Activated JNK brings about accelerated apoptosis of Bcl‐2‐overexpressing C6 glioma cells on treatment with tamoxifen

Tamoxifen causes apoptosis of malignant glial cells at a concentration that does not kill normal astrocytes. C6 glioma cells were stably transfected with a vector expressing Bcl‐2 under the control of metallothionin promoter.
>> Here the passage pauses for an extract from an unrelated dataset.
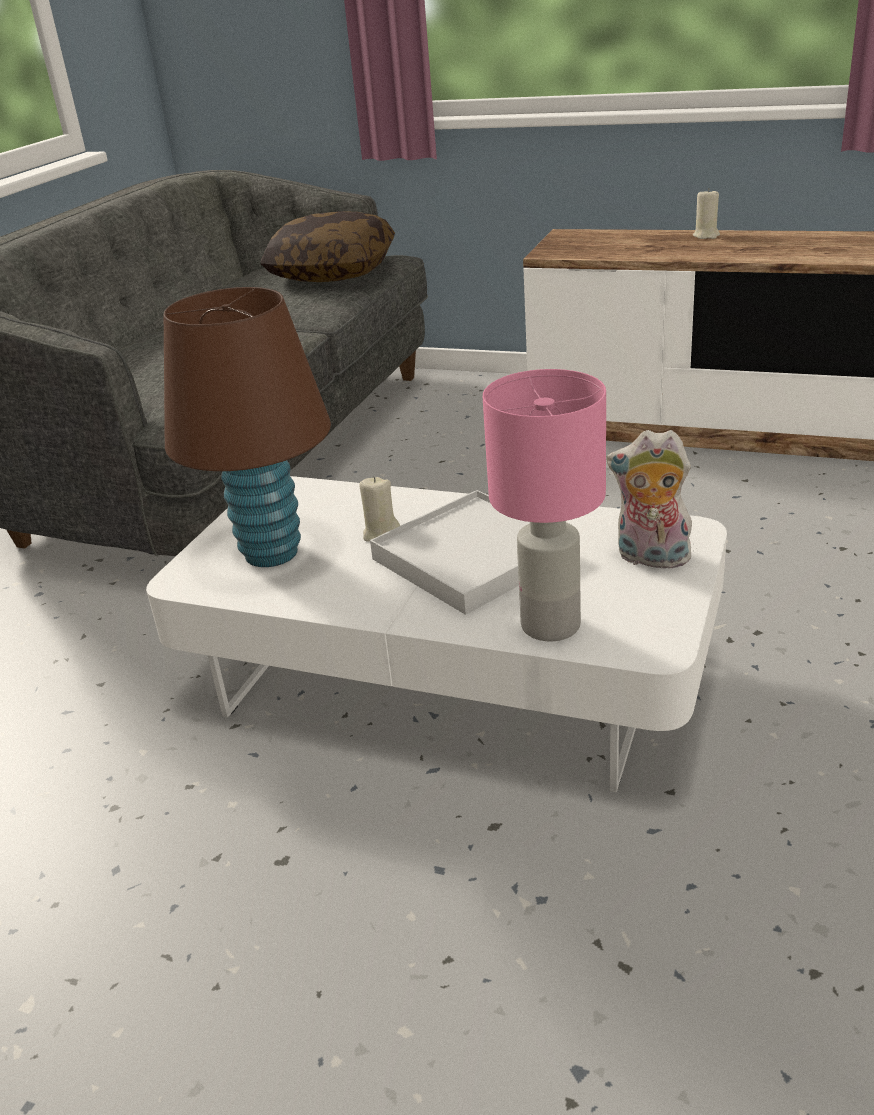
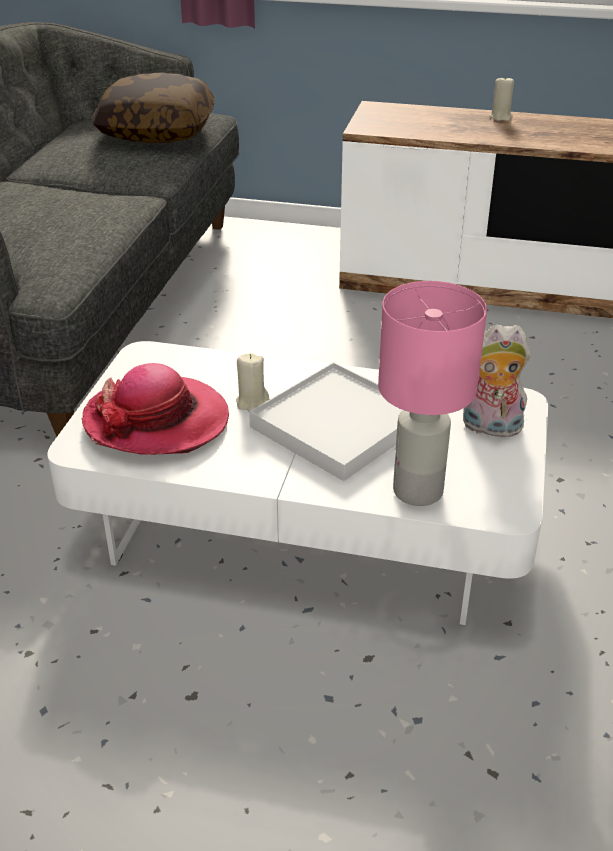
camera: 10 degrees left, 5 degrees up
brown table lamp [164,287,331,567] -> hat [81,363,229,455]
Low leaky Bcl‐2 expression offered complete protection against tamoxifen‐induced apoptosis. High Bcl‐2 levels, on the other hand, accelerated the apoptosis, with Bcl‐2‐overexpressing clones dying within 48 h of tamoxifen treatment as compared to 6 days for parental C6 cells. Overexpressed Bcl‐2 is localized primarily in mitochondria and to a much lower extent in endoplasmic reticulum (ER). Only a minor fraction of the overexpressed Bcl‐2 gets phosphorylated in tamoxifen‐treated cells and the phosphorylation does not affect its binding to Bax. Tamoxifen treatment of Bcl‐2‐overexpressing clones was found to result in activation of c‐Jun N‐terminal kinase (JNK) and p38 kinase. Inhibition of JNK but not p38 kinase completely abrogated the accelerated apoptosis. Constitutively expressed endogenous c‐Jun was found to be phosphorylated, resulting in increased activator protein 1 (AP‐1) DNA‐binding activity. Expression of Fas ligand (FasL), an AP‐1 transcriptional target, increased during accelerated cell death. This presumably brought about activation of caspase 8, as inhibition of caspase 8 blocked the apoptosis. The JNK/c‐Jun/AP‐1/FasL pathway could be considered as a potential target for the therapy of gliomas.